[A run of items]
begin
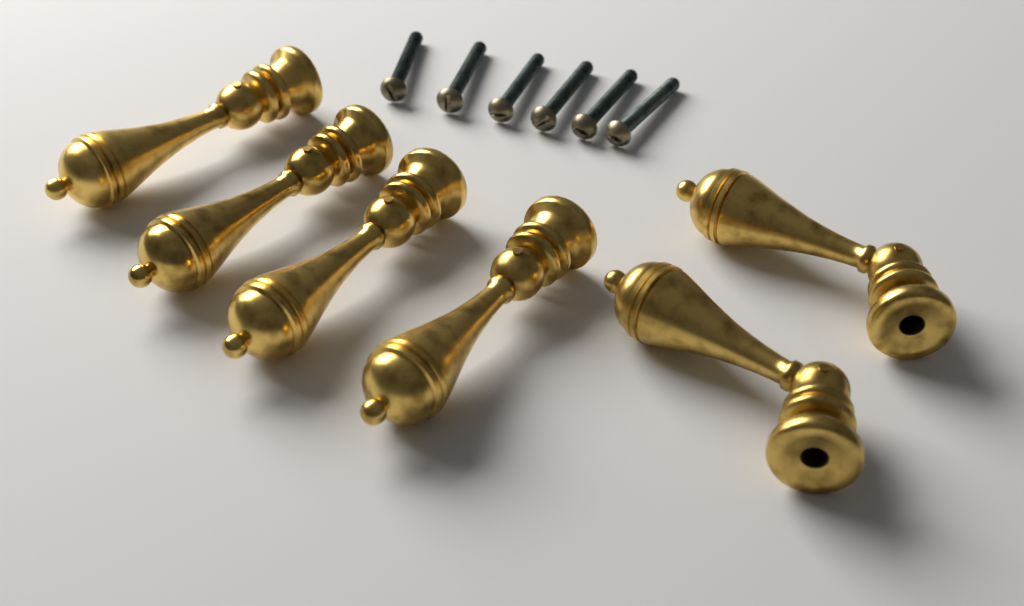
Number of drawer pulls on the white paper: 6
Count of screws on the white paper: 6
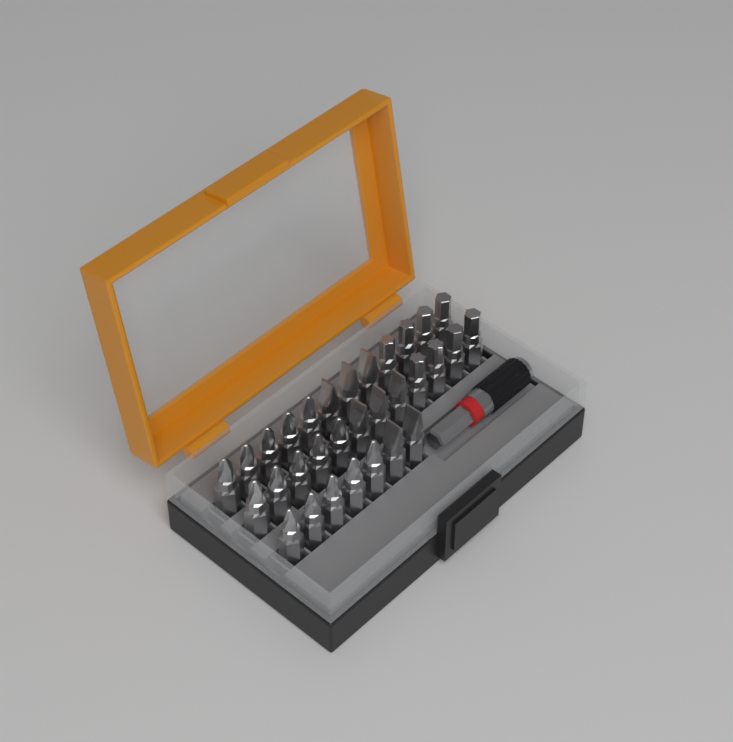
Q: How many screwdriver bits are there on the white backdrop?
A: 31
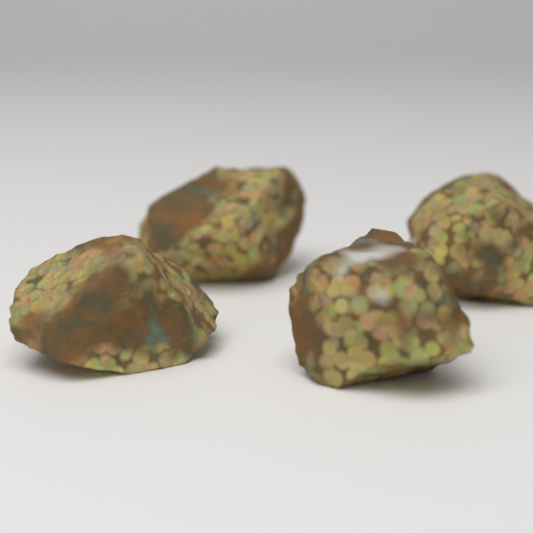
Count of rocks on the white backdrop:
end
→ Description of the task: Reproduce every line of text in all the items above word for word, omitting the pictures.

→ Problem solution:
Number of drawer pulls on the white paper: 6
Count of screws on the white paper: 6
Q: How many screwdriver bits are there on the white backdrop?
A: 31
Count of rocks on the white backdrop:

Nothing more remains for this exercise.